PROBLEM REQUIREMENTS: Set down again exactly the lines of the listing below that fall between the line holding "#eef7f4; stroke: #1e3b38;" and the line holding "165 2346 12Z", inclusive.
=== DATA EXCERPTS ===
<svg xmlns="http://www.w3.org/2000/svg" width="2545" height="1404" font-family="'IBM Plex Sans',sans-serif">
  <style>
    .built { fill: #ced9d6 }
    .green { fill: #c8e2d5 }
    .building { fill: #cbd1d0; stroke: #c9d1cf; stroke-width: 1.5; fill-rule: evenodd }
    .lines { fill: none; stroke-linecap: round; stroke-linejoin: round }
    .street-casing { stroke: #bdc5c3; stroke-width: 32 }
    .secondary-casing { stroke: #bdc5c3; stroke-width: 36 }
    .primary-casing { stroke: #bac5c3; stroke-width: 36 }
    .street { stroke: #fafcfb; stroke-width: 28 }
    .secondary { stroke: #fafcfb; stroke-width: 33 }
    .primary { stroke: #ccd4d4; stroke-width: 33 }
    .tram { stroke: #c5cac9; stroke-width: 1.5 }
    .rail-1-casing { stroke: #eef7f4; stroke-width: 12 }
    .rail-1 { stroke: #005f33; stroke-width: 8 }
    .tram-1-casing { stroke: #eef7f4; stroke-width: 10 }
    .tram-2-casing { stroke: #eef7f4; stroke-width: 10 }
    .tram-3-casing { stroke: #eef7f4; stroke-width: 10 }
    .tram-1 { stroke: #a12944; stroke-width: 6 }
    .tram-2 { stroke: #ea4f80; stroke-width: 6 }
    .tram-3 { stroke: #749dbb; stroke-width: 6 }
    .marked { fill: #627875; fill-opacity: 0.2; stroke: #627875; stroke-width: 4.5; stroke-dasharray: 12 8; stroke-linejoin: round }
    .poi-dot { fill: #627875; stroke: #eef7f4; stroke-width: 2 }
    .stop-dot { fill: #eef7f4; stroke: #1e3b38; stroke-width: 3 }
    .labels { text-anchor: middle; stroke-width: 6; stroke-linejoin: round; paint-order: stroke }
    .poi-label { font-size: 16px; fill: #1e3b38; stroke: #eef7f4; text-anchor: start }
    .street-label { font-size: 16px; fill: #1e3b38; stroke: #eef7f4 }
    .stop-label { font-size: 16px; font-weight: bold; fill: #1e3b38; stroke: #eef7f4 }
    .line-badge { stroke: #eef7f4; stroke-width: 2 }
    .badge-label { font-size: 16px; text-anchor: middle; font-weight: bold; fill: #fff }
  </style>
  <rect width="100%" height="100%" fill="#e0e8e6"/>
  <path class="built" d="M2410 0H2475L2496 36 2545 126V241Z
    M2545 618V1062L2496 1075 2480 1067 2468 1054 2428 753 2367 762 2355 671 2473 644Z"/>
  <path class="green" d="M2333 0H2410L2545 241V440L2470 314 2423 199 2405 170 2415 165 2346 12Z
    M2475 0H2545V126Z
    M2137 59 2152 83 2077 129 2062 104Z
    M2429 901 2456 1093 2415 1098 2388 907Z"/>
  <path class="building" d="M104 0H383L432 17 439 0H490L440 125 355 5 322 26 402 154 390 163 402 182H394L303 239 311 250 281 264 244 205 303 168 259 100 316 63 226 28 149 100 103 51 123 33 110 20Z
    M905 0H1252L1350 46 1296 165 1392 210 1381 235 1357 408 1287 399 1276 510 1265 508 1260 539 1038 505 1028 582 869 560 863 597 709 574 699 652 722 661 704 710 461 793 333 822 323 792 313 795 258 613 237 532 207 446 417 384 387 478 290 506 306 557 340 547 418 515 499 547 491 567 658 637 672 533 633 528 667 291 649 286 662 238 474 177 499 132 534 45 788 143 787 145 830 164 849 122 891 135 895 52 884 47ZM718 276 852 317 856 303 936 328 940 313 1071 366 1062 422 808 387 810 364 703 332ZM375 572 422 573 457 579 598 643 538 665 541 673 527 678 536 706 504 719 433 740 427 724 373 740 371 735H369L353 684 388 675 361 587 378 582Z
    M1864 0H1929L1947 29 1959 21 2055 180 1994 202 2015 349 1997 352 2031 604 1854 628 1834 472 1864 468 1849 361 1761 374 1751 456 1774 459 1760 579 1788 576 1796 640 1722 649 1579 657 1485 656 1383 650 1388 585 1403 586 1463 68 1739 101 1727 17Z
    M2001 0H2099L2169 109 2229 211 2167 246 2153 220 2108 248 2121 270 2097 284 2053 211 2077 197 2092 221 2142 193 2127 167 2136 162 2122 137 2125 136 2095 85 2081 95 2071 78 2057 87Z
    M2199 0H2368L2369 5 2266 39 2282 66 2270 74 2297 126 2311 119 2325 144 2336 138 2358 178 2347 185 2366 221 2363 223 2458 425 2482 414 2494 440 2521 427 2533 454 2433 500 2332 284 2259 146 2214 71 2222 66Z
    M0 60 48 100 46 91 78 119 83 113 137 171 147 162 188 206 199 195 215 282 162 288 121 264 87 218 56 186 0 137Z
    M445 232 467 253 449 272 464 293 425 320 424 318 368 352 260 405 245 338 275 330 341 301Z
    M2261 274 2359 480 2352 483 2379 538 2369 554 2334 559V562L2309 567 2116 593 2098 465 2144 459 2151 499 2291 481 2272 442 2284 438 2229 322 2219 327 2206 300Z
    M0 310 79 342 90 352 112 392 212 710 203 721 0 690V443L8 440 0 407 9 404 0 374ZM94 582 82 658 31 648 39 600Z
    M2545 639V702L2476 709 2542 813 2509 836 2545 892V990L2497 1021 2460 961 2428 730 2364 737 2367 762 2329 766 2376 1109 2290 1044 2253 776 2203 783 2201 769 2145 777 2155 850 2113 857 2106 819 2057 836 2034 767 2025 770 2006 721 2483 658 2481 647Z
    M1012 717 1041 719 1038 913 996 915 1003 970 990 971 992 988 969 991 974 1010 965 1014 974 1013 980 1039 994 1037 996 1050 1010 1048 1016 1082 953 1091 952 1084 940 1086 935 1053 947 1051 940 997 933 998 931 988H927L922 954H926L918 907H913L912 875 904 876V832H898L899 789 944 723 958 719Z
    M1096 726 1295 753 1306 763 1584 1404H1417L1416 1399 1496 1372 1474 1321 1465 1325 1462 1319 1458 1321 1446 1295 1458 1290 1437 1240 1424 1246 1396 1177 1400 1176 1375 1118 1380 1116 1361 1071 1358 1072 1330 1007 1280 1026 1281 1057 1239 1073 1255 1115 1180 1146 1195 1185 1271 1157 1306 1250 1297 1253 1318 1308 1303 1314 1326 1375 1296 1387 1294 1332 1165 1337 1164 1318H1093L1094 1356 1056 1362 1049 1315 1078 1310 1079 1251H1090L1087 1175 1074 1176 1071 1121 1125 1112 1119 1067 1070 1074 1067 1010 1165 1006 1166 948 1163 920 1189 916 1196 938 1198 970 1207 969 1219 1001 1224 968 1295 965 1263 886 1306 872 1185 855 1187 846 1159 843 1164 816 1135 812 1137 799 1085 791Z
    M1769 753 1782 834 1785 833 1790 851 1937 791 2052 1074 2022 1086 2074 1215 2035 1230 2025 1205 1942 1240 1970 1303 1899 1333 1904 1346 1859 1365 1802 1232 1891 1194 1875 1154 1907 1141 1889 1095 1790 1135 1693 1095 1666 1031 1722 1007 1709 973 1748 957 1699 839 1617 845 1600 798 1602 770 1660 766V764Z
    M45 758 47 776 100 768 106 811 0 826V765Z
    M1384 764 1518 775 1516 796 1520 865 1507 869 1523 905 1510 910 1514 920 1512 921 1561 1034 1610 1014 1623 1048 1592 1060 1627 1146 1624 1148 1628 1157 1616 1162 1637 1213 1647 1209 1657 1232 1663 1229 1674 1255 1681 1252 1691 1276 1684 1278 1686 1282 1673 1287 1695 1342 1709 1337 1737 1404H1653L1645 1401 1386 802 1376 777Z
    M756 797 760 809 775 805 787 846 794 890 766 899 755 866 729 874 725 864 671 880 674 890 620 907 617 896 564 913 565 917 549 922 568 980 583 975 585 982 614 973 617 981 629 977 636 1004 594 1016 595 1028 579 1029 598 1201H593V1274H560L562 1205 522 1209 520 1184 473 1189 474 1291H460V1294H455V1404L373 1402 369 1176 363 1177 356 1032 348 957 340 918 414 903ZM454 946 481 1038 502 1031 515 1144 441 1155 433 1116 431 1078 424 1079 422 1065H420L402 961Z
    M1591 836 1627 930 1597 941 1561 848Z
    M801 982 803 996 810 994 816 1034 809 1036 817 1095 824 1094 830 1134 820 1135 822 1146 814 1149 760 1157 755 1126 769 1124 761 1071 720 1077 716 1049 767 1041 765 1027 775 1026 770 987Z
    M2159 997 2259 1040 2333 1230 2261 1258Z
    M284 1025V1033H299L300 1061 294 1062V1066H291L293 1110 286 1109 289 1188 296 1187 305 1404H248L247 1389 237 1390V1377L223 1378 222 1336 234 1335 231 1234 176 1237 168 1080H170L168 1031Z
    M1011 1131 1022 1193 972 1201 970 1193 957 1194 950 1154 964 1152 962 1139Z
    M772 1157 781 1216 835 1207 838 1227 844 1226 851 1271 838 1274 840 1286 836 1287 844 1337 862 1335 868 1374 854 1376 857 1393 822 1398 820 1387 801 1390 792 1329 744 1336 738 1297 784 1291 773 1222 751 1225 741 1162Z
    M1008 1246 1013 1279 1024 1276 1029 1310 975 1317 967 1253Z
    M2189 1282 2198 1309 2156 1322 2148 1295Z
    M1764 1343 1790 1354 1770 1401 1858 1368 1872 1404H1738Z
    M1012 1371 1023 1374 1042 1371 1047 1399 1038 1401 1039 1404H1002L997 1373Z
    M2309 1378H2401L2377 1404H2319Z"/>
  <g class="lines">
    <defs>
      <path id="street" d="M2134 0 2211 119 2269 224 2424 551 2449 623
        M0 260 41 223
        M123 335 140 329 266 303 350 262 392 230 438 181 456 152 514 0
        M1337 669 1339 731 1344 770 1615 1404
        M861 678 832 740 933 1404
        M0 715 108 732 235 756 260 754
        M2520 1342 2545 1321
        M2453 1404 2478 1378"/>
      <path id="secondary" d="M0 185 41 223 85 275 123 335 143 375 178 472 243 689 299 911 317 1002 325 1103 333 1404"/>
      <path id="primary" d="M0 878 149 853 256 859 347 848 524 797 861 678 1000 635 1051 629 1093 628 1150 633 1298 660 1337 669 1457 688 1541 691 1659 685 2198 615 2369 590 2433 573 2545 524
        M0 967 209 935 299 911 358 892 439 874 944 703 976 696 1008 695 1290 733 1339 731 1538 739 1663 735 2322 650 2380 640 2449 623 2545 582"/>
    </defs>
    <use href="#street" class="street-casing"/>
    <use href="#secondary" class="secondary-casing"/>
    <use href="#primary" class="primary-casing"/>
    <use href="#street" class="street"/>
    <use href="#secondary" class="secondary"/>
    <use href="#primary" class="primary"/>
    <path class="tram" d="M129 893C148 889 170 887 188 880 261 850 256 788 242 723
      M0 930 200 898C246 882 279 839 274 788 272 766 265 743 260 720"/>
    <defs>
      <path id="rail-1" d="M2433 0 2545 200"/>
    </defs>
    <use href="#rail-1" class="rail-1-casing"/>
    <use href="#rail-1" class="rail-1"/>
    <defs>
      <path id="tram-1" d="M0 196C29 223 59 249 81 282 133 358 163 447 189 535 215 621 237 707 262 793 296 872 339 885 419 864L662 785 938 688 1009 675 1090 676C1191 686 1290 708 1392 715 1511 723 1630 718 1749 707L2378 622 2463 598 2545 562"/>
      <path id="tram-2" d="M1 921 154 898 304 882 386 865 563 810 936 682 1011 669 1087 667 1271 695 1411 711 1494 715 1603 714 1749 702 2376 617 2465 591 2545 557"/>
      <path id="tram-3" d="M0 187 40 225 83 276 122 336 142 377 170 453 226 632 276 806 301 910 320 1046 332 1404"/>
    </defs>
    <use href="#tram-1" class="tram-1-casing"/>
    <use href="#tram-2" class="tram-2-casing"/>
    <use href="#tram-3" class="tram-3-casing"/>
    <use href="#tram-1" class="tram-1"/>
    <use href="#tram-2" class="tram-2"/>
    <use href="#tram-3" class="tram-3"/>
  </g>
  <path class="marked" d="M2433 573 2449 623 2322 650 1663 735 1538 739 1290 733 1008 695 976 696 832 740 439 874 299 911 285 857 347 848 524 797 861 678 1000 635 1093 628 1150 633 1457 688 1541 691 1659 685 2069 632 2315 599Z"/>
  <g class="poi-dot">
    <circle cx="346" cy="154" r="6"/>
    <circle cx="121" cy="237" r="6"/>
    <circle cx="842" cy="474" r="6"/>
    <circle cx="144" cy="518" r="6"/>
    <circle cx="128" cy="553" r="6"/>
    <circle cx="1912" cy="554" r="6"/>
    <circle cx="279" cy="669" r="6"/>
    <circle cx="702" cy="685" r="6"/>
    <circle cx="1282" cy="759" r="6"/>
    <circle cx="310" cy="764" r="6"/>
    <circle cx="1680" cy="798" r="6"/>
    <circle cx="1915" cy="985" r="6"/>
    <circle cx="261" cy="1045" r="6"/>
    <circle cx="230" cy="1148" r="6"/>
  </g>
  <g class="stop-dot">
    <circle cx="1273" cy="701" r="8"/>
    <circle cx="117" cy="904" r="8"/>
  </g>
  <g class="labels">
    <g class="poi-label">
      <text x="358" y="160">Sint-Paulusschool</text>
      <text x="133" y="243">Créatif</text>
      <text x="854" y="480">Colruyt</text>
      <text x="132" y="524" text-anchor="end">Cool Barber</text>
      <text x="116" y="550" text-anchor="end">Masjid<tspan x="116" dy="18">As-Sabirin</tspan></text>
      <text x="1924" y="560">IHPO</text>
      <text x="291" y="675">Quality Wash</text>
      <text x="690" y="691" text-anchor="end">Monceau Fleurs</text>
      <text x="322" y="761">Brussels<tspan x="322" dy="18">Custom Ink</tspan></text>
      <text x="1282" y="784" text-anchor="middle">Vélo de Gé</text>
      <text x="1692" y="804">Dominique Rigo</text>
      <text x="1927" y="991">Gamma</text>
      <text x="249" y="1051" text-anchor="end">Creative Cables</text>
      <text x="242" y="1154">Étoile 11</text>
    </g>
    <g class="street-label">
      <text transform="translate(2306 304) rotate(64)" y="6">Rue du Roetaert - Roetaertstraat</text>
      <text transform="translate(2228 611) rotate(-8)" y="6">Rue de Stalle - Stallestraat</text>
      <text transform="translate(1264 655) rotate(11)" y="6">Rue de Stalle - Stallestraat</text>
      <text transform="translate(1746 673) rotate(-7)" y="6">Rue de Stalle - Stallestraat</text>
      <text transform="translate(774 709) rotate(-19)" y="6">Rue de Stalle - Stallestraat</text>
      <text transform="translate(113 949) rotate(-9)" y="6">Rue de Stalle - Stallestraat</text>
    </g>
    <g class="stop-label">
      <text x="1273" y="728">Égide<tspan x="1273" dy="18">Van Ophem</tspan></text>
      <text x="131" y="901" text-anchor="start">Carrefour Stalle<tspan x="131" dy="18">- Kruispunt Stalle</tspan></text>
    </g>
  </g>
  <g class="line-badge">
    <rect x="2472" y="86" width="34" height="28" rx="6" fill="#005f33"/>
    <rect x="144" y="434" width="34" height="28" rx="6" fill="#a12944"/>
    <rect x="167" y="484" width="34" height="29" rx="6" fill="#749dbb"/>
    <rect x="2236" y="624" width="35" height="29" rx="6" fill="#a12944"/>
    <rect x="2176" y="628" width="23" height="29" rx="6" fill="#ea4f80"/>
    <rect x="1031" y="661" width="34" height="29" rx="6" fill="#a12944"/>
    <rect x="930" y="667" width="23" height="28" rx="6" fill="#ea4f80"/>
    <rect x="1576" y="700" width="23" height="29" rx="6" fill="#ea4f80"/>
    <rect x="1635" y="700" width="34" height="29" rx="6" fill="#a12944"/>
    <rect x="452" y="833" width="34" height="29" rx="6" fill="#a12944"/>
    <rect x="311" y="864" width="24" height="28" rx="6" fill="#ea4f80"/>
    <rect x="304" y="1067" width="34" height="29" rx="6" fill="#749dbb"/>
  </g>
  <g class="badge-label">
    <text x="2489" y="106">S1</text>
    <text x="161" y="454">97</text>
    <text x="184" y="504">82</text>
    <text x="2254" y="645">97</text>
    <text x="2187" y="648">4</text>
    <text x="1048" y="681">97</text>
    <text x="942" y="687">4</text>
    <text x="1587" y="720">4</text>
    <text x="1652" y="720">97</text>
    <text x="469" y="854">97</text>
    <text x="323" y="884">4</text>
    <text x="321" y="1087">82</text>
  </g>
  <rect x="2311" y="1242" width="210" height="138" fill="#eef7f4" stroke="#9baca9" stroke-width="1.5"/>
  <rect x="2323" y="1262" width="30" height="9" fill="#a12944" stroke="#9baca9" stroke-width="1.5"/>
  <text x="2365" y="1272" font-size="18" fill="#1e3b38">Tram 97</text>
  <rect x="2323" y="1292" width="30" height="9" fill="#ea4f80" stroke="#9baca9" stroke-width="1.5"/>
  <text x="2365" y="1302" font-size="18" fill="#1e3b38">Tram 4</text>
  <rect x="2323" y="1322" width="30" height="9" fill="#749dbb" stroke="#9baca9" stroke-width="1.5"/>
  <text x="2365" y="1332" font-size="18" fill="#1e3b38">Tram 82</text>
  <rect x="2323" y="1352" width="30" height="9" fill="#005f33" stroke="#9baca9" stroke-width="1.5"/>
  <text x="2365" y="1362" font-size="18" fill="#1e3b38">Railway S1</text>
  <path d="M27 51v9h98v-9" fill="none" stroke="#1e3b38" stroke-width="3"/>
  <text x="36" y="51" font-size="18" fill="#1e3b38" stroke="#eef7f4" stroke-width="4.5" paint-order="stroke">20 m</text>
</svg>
===
YOUR RESPONSE:
    .stop-dot { fill: #eef7f4; stroke: #1e3b38; stroke-width: 3 }
    .labels { text-anchor: middle; stroke-width: 6; stroke-linejoin: round; paint-order: stroke }
    .poi-label { font-size: 16px; fill: #1e3b38; stroke: #eef7f4; text-anchor: start }
    .street-label { font-size: 16px; fill: #1e3b38; stroke: #eef7f4 }
    .stop-label { font-size: 16px; font-weight: bold; fill: #1e3b38; stroke: #eef7f4 }
    .line-badge { stroke: #eef7f4; stroke-width: 2 }
    .badge-label { font-size: 16px; text-anchor: middle; font-weight: bold; fill: #fff }
  </style>
  <rect width="100%" height="100%" fill="#e0e8e6"/>
  <path class="built" d="M2410 0H2475L2496 36 2545 126V241Z
    M2545 618V1062L2496 1075 2480 1067 2468 1054 2428 753 2367 762 2355 671 2473 644Z"/>
  <path class="green" d="M2333 0H2410L2545 241V440L2470 314 2423 199 2405 170 2415 165 2346 12Z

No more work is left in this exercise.